Why most people’s 401(k) savings won’t support them in retirement
Are you counting on the savings in your 401(k) to support you in retirement? Most Americans don’t have nearly enough to adequately fund their retirement years. A new report using U.S. Census Bureau data states, “A 25-year-old median earner in 1981 who contributed regularly would have about $364,000 by age 60 [under ideal conditions], but the typical 60-year-old in 2016 had less than $100,000.”
Why is that? There are a number of reasons. For one thing, many people don’t have access to a 401(k). Last year, just a little over a third of people in the private sector worked for employers that offered them.
Although this type of plan has been around since 1978, that’s at least a few years after many people who are preparing to retire entered the workforce. Even a few additional years of contributions to a 401(k) make a big difference in cumulative savings.
Another reason is that many people who invest part of their pre-taxable earnings every pay period in a 401(k) don’t take full advantage of it. By contributing at least as much as your employer matches, you can grow your savings significantly over time. However, many people don’t prioritize their 401(k) contributions. They believe (and maybe they do) need that money to pay the mortgage, college tuition and other expenses.

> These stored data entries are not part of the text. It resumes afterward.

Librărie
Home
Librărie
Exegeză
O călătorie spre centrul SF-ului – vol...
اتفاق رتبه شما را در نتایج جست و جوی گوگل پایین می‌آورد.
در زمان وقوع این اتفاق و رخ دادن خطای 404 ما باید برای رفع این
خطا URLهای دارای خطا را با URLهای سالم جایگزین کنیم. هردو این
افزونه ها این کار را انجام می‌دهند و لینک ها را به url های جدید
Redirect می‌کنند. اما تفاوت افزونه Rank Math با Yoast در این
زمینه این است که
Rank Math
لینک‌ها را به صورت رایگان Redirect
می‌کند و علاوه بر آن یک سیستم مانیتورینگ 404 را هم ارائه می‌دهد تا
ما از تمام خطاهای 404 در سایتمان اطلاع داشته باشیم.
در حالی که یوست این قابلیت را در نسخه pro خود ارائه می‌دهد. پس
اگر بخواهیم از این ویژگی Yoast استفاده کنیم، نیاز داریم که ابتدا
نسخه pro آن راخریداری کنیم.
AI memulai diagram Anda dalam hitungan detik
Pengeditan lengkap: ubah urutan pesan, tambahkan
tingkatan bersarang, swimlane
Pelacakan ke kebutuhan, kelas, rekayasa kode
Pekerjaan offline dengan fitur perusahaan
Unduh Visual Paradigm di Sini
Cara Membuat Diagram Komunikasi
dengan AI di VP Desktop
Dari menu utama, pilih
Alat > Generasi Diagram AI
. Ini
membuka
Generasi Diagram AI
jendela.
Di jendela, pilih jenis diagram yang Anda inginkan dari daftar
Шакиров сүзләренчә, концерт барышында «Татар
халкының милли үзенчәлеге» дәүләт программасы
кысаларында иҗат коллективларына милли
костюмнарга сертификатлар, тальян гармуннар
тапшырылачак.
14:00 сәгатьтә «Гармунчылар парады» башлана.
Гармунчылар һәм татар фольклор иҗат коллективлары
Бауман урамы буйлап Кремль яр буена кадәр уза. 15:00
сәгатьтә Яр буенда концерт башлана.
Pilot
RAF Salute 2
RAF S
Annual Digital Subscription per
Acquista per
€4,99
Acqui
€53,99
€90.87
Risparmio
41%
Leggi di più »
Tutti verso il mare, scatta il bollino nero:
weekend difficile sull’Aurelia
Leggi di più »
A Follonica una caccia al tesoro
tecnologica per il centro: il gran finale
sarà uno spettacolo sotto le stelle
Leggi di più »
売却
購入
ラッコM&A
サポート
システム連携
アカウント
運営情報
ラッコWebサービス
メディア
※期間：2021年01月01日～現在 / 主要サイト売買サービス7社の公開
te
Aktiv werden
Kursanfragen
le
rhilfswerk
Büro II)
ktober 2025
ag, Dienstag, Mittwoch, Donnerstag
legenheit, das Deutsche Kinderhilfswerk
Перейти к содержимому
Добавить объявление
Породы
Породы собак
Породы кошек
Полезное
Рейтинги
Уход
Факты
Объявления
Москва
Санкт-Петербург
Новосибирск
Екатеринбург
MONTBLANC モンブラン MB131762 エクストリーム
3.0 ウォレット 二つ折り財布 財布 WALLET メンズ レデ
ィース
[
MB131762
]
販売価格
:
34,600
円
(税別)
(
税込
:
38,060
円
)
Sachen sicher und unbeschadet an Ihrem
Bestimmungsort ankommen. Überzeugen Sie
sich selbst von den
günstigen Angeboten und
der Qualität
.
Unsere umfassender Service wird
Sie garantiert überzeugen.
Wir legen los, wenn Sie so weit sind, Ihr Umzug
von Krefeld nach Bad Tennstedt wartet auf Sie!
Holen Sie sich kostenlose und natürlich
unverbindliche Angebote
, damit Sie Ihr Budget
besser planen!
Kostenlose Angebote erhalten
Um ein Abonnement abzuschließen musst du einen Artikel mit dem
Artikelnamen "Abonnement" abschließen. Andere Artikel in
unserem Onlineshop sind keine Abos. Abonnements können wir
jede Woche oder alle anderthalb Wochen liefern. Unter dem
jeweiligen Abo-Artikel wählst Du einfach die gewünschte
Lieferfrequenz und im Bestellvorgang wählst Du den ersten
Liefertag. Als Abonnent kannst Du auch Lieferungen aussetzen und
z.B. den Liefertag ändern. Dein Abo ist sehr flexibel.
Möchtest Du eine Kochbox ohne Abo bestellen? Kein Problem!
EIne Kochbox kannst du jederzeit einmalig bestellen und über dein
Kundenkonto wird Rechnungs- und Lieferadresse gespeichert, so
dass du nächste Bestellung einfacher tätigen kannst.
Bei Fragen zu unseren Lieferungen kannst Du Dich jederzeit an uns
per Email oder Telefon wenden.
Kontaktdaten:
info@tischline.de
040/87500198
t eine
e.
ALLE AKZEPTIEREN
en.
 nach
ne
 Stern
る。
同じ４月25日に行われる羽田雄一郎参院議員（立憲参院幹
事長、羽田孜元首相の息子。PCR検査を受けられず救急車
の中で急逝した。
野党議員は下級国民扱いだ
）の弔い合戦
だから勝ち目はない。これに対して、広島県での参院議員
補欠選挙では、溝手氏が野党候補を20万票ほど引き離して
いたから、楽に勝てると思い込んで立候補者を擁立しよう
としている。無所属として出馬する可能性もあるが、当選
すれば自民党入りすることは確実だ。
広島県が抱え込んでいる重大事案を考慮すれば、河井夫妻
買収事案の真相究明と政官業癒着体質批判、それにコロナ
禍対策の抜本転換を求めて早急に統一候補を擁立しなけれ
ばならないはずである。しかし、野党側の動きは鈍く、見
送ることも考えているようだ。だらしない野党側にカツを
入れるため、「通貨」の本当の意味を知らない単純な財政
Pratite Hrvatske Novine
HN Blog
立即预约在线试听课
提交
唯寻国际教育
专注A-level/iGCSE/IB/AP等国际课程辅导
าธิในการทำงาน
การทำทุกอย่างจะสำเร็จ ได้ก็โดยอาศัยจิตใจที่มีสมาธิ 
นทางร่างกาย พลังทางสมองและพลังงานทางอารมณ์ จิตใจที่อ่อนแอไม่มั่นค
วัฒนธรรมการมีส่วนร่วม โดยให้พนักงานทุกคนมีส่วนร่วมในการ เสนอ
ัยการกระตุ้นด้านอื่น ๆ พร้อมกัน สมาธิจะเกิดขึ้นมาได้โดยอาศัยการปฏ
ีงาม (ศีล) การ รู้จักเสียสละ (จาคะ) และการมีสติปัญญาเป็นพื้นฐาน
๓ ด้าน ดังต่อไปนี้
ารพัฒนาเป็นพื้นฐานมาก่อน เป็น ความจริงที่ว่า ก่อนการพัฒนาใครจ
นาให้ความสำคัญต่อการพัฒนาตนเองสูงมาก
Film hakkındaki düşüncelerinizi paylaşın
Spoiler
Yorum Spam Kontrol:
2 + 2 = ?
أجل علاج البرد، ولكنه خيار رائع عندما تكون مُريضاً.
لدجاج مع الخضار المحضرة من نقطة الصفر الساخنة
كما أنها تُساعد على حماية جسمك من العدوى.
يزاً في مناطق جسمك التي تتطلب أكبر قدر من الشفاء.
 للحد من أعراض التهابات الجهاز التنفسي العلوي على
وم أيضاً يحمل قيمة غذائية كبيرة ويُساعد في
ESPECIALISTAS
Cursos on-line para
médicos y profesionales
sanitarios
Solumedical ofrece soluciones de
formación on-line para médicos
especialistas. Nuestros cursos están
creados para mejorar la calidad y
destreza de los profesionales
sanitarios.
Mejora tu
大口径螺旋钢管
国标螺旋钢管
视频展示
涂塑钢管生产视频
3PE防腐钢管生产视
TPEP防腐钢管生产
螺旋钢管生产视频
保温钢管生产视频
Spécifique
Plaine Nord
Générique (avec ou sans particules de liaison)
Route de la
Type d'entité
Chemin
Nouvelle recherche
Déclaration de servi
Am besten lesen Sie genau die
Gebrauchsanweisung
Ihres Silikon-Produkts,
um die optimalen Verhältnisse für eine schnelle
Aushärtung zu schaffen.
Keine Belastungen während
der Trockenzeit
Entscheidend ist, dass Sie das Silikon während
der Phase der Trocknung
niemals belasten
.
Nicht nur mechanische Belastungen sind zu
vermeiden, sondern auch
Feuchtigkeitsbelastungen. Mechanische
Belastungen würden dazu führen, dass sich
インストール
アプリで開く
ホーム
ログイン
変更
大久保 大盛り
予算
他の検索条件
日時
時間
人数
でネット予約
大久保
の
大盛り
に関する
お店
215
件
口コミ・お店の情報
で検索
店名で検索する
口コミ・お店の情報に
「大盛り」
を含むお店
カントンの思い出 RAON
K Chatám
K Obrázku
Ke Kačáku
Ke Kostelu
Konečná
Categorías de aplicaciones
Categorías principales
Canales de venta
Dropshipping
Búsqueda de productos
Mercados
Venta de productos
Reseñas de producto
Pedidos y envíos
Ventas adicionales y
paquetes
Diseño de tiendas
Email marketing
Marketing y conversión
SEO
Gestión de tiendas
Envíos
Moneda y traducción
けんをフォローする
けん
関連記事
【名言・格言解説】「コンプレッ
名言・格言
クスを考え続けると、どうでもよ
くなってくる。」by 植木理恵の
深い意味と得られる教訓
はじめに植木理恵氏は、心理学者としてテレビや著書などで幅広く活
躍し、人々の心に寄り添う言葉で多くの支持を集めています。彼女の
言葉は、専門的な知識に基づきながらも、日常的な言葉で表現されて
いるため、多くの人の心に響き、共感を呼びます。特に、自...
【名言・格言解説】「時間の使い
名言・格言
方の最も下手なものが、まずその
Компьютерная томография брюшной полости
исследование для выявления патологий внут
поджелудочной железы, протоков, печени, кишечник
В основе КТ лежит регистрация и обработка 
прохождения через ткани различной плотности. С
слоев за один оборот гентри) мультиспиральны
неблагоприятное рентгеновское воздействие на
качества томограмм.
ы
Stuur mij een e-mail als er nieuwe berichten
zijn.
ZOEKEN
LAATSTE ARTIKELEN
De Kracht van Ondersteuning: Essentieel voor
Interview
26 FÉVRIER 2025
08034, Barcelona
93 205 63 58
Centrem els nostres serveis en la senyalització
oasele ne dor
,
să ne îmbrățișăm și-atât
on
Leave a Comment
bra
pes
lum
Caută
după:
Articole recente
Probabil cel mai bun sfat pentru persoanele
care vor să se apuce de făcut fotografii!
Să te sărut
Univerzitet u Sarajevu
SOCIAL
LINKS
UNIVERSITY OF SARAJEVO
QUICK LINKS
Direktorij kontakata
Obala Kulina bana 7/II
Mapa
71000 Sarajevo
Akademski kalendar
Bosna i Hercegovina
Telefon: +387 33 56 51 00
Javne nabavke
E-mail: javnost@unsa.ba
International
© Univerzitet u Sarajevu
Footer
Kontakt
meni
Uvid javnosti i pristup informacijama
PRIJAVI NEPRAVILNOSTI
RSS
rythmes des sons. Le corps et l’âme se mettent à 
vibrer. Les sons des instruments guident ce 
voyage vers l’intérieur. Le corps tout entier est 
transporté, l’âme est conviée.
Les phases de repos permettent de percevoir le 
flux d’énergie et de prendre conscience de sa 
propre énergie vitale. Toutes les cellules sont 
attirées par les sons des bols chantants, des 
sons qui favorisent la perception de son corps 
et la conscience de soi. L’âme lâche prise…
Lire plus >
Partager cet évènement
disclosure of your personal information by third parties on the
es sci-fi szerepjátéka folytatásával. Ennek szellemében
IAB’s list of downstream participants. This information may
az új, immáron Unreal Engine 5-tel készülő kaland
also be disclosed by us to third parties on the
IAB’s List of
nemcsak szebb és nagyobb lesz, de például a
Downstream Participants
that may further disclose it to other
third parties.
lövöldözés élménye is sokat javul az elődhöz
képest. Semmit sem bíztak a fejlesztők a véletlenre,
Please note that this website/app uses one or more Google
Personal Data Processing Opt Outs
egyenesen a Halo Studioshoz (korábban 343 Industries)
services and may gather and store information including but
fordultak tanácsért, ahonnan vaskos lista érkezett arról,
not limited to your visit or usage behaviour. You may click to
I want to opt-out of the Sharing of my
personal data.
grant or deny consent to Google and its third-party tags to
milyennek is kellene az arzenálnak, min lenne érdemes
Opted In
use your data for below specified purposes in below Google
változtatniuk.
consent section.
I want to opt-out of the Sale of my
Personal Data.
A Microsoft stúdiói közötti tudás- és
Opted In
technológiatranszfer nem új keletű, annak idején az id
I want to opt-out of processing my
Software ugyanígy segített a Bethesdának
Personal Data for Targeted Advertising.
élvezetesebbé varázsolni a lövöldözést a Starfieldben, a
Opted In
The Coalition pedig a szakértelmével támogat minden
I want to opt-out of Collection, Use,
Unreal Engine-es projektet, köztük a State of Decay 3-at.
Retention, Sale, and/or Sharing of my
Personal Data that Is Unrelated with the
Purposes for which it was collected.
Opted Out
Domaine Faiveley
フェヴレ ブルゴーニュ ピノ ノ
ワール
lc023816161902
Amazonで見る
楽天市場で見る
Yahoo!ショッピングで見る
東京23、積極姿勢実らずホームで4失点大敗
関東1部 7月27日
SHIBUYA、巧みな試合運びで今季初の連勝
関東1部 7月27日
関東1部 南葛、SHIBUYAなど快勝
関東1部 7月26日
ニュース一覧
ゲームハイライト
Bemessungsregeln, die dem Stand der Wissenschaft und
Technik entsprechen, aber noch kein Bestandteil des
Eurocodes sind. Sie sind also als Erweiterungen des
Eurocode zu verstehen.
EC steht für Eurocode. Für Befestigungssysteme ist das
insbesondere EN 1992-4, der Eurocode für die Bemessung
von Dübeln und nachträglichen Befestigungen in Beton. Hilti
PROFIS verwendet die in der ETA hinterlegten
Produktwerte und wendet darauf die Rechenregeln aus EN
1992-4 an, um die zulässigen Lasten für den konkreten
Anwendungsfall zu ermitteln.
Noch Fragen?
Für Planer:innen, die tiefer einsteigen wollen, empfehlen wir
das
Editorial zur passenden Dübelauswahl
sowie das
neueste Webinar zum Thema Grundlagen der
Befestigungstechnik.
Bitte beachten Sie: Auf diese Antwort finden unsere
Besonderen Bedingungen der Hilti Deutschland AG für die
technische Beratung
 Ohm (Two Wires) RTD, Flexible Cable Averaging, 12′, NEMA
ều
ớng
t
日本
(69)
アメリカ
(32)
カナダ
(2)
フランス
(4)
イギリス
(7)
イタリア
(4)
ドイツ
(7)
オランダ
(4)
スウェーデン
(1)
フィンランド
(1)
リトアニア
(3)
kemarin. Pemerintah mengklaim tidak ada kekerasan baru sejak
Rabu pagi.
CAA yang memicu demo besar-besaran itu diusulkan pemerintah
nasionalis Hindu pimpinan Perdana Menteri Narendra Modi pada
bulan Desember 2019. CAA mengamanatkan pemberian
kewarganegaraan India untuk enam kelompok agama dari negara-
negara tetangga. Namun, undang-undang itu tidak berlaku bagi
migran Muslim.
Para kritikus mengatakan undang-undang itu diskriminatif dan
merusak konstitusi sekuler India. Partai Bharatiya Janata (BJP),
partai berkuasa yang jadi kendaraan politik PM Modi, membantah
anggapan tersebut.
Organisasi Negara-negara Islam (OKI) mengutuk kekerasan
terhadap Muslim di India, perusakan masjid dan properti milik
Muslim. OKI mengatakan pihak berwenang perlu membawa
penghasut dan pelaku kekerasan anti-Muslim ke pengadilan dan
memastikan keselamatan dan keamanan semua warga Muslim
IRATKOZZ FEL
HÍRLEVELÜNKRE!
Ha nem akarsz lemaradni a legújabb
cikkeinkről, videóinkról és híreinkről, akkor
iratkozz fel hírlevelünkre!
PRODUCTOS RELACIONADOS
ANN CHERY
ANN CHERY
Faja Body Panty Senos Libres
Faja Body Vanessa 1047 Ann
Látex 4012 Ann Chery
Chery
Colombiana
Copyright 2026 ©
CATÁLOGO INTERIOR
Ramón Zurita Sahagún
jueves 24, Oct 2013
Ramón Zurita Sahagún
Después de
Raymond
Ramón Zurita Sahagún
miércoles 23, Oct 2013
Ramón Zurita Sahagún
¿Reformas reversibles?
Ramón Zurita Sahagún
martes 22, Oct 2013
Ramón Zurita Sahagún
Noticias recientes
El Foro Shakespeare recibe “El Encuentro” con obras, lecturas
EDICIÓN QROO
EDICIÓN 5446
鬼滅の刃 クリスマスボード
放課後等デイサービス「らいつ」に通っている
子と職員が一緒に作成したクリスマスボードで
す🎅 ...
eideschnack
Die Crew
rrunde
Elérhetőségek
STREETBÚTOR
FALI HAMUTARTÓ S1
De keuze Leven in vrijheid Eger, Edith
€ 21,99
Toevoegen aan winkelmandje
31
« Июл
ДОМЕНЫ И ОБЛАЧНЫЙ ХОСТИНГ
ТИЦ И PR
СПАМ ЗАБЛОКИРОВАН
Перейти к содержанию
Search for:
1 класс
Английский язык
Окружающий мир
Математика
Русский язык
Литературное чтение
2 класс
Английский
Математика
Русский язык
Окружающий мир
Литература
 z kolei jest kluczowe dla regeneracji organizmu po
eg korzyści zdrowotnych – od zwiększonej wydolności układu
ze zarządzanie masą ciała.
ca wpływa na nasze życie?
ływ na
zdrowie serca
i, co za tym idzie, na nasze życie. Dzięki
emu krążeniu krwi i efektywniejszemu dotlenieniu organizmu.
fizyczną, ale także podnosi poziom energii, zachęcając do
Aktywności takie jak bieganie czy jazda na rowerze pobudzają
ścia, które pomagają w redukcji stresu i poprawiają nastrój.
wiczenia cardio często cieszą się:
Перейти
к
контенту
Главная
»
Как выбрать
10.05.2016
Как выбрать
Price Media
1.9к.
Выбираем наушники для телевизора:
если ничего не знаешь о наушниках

One of the worst mistakes people make is withdrawing money from their retirement account — whether it’s a 401(k), individual retirement account (IRA) or some other type of plan — early. By taking an early retirement distribution (before you reach 59 ½), you pay a 10% penalty, and you decrease your overall savings.
If you’re deeply in debt (whether you’re already in retirement or that day is far in the future), emptying your retirement accounts may seem like a necessary move. However, it may not be the best one in the long run. It wise to explore all of your options, including bankruptcy, to determine the short- and long-term impacts on your finances and your life.